That initial moment when you lock eyes with someone and feel a spark of connection, you’re hardly thinking about whether or not your financial philosophies are on the same page. But as a relationship progresses, money matters become more important: planning for a shared goal like a vacation, or deciding to move in together should be a way to see if your values are aligned for the long-term. Money magnifies the ways we try to impress or conceal at the beginning of a relationship and, as time goes on, the places in our lives where we feel more invested.
I’ve always been one of those people who trusts some vague notion of intuition when it comes to falling for someone, but in hindsight, I can see that certain relationships revealed our incompatibilities through our financial differences.
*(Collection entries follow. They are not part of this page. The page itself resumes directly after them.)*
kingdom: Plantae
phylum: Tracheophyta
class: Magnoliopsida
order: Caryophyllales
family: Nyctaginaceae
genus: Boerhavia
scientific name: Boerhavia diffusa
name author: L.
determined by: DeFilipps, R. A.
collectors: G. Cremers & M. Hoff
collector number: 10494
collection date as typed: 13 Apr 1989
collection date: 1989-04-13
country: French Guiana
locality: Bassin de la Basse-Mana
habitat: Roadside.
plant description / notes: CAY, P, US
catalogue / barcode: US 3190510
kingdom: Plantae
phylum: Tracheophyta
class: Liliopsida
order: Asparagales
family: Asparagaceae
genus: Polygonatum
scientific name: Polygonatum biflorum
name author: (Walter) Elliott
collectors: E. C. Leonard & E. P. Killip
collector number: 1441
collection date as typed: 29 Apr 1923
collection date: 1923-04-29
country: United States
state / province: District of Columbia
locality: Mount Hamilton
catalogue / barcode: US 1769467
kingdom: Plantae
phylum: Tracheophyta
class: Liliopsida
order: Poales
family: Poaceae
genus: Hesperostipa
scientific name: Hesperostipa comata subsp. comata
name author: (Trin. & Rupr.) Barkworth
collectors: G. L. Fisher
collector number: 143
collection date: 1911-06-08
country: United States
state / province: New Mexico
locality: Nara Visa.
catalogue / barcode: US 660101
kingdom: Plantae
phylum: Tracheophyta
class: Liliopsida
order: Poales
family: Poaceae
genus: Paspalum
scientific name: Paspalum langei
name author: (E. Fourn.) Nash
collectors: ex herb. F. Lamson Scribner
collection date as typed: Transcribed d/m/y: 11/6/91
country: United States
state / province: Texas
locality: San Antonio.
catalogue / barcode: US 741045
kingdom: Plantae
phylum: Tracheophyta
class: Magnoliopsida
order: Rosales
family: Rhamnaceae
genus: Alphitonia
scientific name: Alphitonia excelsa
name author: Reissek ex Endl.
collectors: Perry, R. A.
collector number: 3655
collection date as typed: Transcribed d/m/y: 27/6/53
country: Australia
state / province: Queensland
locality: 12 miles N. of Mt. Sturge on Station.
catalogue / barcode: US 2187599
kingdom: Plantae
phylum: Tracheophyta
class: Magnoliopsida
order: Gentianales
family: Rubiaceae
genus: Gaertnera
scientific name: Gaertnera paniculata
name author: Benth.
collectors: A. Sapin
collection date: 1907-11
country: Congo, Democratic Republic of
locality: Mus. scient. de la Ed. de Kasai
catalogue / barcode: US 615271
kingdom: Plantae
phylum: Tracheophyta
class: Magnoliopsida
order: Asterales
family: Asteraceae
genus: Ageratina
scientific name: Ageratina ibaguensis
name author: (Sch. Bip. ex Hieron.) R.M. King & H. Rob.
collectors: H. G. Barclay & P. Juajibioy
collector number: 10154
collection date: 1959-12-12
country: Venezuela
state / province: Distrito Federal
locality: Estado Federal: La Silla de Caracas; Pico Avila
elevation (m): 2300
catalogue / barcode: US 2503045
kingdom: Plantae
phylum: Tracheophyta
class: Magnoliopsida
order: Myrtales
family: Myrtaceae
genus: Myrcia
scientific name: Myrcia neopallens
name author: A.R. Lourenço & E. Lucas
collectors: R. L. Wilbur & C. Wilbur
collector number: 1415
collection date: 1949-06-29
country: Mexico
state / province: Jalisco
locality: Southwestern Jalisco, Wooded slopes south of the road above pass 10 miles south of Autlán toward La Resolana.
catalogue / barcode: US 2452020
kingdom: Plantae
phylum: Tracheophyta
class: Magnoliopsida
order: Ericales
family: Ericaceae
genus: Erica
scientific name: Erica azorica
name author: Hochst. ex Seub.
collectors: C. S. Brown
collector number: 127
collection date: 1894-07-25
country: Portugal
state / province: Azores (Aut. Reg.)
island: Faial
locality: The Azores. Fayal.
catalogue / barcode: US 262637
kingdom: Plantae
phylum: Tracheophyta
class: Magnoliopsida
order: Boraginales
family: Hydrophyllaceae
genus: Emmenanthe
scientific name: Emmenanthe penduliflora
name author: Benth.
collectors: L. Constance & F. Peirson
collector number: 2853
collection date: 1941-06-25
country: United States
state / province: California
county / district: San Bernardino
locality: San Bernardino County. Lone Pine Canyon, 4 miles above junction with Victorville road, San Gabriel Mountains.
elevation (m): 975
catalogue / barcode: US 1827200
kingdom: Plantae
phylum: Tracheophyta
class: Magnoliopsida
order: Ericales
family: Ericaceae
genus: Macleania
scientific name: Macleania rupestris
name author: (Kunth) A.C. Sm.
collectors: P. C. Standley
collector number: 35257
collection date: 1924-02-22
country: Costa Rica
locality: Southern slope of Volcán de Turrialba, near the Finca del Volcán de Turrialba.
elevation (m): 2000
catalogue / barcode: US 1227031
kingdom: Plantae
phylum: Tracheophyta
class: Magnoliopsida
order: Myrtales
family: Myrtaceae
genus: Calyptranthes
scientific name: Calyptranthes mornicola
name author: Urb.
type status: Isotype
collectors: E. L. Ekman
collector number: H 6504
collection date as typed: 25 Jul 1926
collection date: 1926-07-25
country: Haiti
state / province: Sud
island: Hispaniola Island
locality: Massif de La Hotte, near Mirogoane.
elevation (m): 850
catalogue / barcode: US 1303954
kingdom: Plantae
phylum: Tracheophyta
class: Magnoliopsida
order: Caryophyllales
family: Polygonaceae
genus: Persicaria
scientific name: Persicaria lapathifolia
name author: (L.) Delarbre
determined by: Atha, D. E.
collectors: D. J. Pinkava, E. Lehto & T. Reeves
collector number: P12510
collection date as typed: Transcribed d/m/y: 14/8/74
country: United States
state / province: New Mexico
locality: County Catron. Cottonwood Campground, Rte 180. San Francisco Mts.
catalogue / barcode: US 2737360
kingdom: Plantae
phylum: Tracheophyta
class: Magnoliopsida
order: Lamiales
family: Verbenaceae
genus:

After all, money is often difficult to discuss even with people you trust implicitly, never mind in an early stage of getting to know someone — especially someone you are trying to convince to spend more time with you and eventually love you forever.
By now, I’ve got plenty of dating experience, and in an effort to shelter you from my own mistakes, I’ve singled out four types that you might want to avoid as you travel down the path to financial wellness.
1. The One With “Daddy Issues”
“Peter will pay for it,” was one of his classic lines, and he would swipe the AmEx to fill my gas tank, or to pay for coffee. He wasn’t speaking in third person; Peter was his dad, a guy I’d never met, who supposedly worked at a supermarket and funded his estranged son’s extravagant lifestyle. Red flags? Everywhere.
Eventually, it became clear that Peter didn’t work at a supermarket, but for one, in a corporate office somewhere — hence his ability to pay the bills. Most notably, this ex would only flash the credit card when there was someone else around to impress, so I didn’t reap its benefits unless we were on a double date or out in a group. I remember one time specifically looking around for him at a bar and being told he had bought a round for everyone and promptly left. Ultimately, things ended in a breakup at the beginning of a 22-hour car ride — should have guessed. Longest car ride ever. And yes, Peter paid for the gas.
2. The Secret Agent
I once lived with a guy who was extremely secretive about his finances. Although he refused to buy a laptop, he would happily use mine, and then slam it shut when I caught him on the Wells Fargo homepage. I always felt like the secretive behavior was because he was embarrassed about being broke, so I’d find ways to overcompensate, and often pay more than my share, simply because I didn’t want him to worry about money.
I decided that if you’re ready to live together, you have to be willing to talk openly about where you stand: how much you make, and how much you’re willing to contribute. You don’t have to talk to everyone about money, but if you live with your significant other, it’s time to undress, financially, and show what you’re working with. No surprise endings here: his secrets caught up with him, and not just financial ones.
3. Refused to Receive
There was an older man who was extremely generous, almost to a fault. I’d wake up with plane tickets in my inbox that he had purchased to fly me somewhere for the weekend. After an especially lavish little vacation, I wanted to pay for our last dinner, to feel like I was contributing. He refused, and sneaked off to give his credit card to the waitress before the bill came. He said, “When you make more money, you can pay.” I admit: I felt undermined.
This one was a blast for a little while, but for long-term, I want to feel like I bring something to the financial table, that my voice and my money counts. Just goes to show that you can’t buy love.
4. Indecisive and Unsure
I love-love-loved this boy for a long time, and then he drove my car off the highway and into a guardrail, and I saw our deepest differences start to show. “I’m afraid I won’t be able to forgive you,” I remember saying. Not for losing control — it was raining; I was playing with the rearview mirror; it wasn’t totally his fault — but for not stepping up, for not pitching in and helping out when I didn’t have a car for a while, waiting for insurance to process and to find a new car I’d like to drive.
I thought about what I would have done if the tables were turned, and if I were the one who wrecked something important to him. I would have done anything not only to replace it, but more importantly, to make his life easier in the meantime. To show some care.
A few months ago, he apologized to me for the thousandth time. “I still think about that,” he said, over a fancy coffee (his treat), “and I still feel bad about it.” I forgave him a long time ago, but difficulties test a relationship, and ours wasn’t up to the test.
Ultimately, it comes down to the same question you might ask your SO in any other area of your life: what do you value? I prefer openness and equality with a healthy dose of reciprocation, but you might have other things in mind. Perhaps you truly value your financial privacy, or you see generosity as a trait superior to all else. Money can be an awkward topic, but it isn’t going to leave your relationship anytime soon, and even if your financial lives don’t align at the moment, it’s important to at least express what you appreciate. As long as your SO can respect your values and you can do the same for them, you’re working toward a happy and abundant financial life.
Jamie Burgess is a writer from New England currently living landlocked in Northwest Colorado and writing for Cinch Financial. Her financial goals include: paying off her graduate degree in English, eating well while traveling the world, and loving her job so much that retirement becomes optional. One day, she might open one of those farms where people can do yoga with goats.